-- SOURCE RECORDS follows --

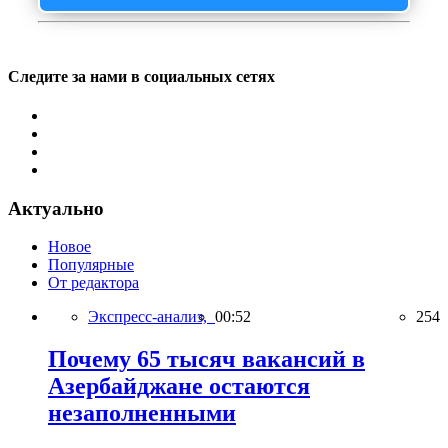
Следите за нами в социальных сетях
Актуально
Новое
Популярные
От редактора
Экспресс-анализ,
00:52
254
Почему 65 тысяч вакансий в
Азербайджане остаются
незаполненными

-- SOURCE RECORDS concluded --

WHAT YOU ARE ASKED TO DO
A verbatim reproduction of each entry is expected, with every picture omitted.

EXPECTED ANSWER
Следите за нами в социальных сетях
Актуально
Новое
Популярные
От редактора
Экспресс-анализ,
00:52
254
Почему 65 тысяч вакансий в
Азербайджане остаются
незаполненными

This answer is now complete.